---------- Source passage ----------
"In the striking book...the Pulitzer Prize-winning writer, a former U.S. poet laureate, bares her soul to understand her family’s story as it relates to the enduring violence and subjugation of the Black community within American history. In her process to color in more of her family’s past, she challenges readers to sit with what it means when history fails us—and, crucially, when it’s given the opportunity to liberate us." —Rachel Sonis, TIME Magazine
Smith, a Pulitzer Prize-winning poet and a professor of English and African and African American studies at Harvard, writes prose at once dazzling and exacting. On nearly every page of this book is a phrase or sentence to marvel over, a word (usually an adjective) so unexpectedly apt that it freshens familiar language. [...] Over and over, she pits the dead rhetoric of institutions against the vibrant hum of human speech.
—Becca Rothfeld, The Washington Post
What Smith does as she pursues an investigation into a relational freedom of the “free” and the “freed” is decenter the individual self and privilege the communal, the familial, kinship, and the metaphysical as a way toward liberation.
---------- Entries ----------
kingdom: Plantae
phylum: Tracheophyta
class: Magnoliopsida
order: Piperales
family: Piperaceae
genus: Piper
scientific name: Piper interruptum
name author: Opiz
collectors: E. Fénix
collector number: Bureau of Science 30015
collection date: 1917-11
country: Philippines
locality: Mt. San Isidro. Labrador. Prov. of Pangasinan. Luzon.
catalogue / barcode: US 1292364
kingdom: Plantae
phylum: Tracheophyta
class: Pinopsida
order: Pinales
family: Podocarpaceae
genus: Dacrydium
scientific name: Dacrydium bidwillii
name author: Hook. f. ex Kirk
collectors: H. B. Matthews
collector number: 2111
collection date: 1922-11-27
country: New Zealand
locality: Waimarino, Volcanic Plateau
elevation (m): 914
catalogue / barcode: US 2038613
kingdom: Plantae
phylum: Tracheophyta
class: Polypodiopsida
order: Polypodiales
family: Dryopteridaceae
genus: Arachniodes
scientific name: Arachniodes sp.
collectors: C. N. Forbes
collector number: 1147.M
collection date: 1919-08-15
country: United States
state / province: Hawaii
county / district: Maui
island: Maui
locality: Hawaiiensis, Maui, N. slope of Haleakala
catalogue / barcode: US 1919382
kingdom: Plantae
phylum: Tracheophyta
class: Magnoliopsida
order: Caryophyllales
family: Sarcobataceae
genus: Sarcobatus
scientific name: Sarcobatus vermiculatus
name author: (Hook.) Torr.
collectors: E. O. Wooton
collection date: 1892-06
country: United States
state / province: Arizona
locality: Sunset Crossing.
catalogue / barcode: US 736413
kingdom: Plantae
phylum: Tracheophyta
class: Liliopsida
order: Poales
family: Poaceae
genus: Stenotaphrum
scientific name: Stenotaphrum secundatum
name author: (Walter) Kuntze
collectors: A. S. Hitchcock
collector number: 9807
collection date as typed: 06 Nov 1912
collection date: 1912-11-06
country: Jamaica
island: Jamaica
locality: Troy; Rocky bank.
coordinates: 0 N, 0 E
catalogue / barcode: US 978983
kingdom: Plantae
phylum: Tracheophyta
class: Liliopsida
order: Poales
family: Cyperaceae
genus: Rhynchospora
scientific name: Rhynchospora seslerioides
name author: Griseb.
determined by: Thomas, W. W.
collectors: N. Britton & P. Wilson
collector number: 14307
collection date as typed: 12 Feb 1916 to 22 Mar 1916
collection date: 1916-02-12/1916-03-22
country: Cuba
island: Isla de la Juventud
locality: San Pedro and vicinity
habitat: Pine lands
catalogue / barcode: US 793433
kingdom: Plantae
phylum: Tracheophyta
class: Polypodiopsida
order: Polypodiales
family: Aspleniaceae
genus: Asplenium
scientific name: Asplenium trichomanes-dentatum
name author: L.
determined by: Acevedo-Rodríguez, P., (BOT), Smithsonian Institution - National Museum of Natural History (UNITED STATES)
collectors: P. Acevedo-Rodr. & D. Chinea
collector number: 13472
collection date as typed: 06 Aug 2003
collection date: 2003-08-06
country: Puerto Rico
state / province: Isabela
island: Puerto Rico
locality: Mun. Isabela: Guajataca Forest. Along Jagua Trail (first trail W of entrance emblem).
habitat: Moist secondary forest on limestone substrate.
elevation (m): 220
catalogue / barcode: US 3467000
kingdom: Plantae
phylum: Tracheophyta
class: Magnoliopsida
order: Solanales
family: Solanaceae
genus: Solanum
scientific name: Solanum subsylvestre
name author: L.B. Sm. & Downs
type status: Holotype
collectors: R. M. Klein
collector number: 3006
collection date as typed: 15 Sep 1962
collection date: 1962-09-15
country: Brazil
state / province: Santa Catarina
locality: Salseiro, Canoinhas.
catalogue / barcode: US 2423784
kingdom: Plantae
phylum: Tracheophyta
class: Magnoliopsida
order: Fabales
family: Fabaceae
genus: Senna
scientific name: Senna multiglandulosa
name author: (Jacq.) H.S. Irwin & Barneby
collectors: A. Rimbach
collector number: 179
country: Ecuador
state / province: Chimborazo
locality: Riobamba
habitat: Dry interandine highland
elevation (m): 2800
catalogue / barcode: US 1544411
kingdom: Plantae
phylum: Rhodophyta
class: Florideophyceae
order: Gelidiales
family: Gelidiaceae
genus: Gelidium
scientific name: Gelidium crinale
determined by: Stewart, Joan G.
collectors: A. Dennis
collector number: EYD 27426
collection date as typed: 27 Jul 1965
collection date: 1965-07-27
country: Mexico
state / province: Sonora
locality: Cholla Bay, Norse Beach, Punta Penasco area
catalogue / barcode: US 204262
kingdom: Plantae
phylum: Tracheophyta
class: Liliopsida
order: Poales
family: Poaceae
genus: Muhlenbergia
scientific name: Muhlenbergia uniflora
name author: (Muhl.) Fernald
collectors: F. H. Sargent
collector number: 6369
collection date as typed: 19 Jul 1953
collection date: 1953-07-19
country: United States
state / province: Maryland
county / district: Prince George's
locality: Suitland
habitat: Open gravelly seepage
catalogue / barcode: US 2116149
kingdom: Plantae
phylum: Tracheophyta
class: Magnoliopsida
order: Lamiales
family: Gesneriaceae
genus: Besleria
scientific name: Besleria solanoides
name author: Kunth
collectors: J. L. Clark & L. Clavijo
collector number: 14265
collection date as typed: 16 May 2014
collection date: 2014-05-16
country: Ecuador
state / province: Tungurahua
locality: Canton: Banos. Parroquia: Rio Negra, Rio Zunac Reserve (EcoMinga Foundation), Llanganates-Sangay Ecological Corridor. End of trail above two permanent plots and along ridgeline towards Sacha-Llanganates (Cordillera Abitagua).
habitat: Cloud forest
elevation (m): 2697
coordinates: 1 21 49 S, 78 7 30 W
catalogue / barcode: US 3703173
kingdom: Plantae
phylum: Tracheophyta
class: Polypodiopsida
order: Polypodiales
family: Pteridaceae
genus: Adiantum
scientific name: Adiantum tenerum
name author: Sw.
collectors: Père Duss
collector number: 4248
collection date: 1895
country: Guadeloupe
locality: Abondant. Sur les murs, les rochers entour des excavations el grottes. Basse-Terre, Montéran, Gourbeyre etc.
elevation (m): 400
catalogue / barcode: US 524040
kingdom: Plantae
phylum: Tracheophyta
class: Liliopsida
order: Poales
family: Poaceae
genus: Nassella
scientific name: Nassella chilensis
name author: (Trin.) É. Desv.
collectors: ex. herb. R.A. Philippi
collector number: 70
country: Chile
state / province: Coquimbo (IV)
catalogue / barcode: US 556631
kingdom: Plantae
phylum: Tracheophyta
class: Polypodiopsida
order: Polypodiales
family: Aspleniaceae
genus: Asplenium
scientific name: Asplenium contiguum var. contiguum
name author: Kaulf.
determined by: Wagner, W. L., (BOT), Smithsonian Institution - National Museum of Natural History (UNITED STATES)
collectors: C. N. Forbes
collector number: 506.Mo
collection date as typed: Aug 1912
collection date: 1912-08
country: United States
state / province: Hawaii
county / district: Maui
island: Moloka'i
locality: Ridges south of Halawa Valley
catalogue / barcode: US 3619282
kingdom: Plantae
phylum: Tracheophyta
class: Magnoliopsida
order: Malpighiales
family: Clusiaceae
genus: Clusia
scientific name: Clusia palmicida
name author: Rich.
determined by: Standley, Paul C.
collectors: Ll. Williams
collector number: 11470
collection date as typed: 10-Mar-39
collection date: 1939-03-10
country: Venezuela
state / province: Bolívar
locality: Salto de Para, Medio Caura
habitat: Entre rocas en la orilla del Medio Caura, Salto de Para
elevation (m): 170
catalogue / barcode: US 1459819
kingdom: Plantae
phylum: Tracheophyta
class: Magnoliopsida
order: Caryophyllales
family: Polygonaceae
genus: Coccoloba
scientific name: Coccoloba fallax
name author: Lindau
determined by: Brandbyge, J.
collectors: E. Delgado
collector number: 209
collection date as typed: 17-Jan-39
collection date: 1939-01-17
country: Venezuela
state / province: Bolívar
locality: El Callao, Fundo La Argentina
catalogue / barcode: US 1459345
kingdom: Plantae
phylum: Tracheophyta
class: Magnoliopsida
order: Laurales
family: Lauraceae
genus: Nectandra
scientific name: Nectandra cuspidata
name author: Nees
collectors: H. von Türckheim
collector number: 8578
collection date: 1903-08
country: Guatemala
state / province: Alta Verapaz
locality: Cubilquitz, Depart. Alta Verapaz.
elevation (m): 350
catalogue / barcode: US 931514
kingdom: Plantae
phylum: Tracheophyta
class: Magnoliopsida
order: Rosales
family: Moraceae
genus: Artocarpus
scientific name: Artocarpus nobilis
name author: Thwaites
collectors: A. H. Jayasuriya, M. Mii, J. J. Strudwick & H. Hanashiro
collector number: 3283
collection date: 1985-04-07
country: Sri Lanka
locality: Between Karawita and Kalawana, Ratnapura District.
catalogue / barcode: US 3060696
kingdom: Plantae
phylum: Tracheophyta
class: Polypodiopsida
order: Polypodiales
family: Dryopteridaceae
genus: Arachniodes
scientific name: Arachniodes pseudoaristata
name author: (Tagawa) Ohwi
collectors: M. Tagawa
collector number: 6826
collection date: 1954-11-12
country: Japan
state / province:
----------
Instructions for the task: Give a continuation of the critics' praise for Smith's book, starting right after its final sentence.

Task answer:
—Dawn Lundy Martin, 4Columns
Smith suggests that, somewhere in the space between “free” and “freed,” the soul of America resides. [...] And what is a democracy, after all, but a corporate soul? Were it merely a corporate body, Americans wouldn’t be so desperately at odds with, and in love with, one another. America’s internal conflict arises from a conflicted soul. The parts of a body tend to instinctively work together to pursue things that will help the body to survive, whereas a soul will passionately tear itself apart.
—Shane McCrae, The New York Times Book Review
Former U.S. poet laureate Smith digs into her personal history to come to terms with our current social and political climate in her elegant new memoir. [...] The reality of not only surviving America’s “centuries-long war” but thriving, exemplified by her family, is told through poetic and engaging turns of phrases. Smith is adept at looking backwards while expressing an urgency that grounds the reader in the present, writing “History arrives? Better to accept that it is never gone despite our insistence to file much of it safely away, out of sight and mind.” The juxtaposition of her family’s stories with the Black experience in the U.S. feels like a journey toward a greater understanding, one readers are lucky to be invited to take.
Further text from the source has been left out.